TO DO:
Please copy, word for word, the line holding "О технологиях рекомендаций" and each line that follows it through the end of the entries, omitting any pictures.

INFORMATION GIVEN:

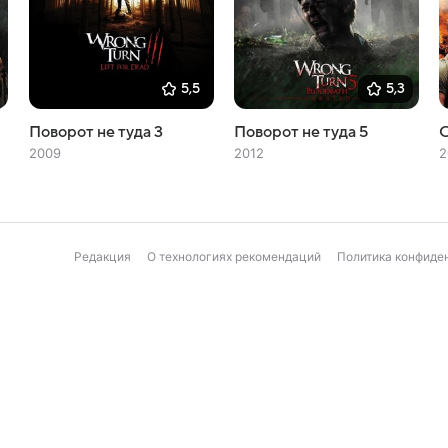
5,5
5,3
Поворот не туда 3
Поворот не туда 5
С
2009
2012
2
Редакция
О технологиях рекомендаций
Политика конфиде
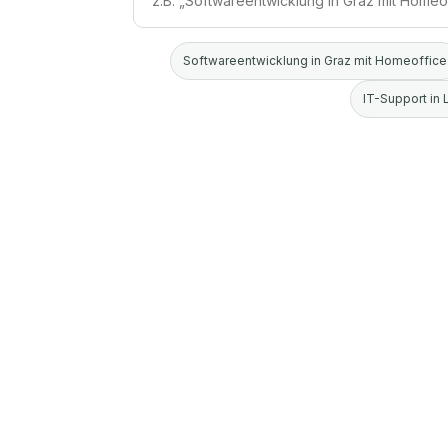
Softwareentwicklung in Graz mit Homeoffice
IT-Support in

YOUR RESPONSE:
О технологиях рекомендаций
Политика конфиде
Softwareentwicklung in Graz mit Homeoffice
IT-Support in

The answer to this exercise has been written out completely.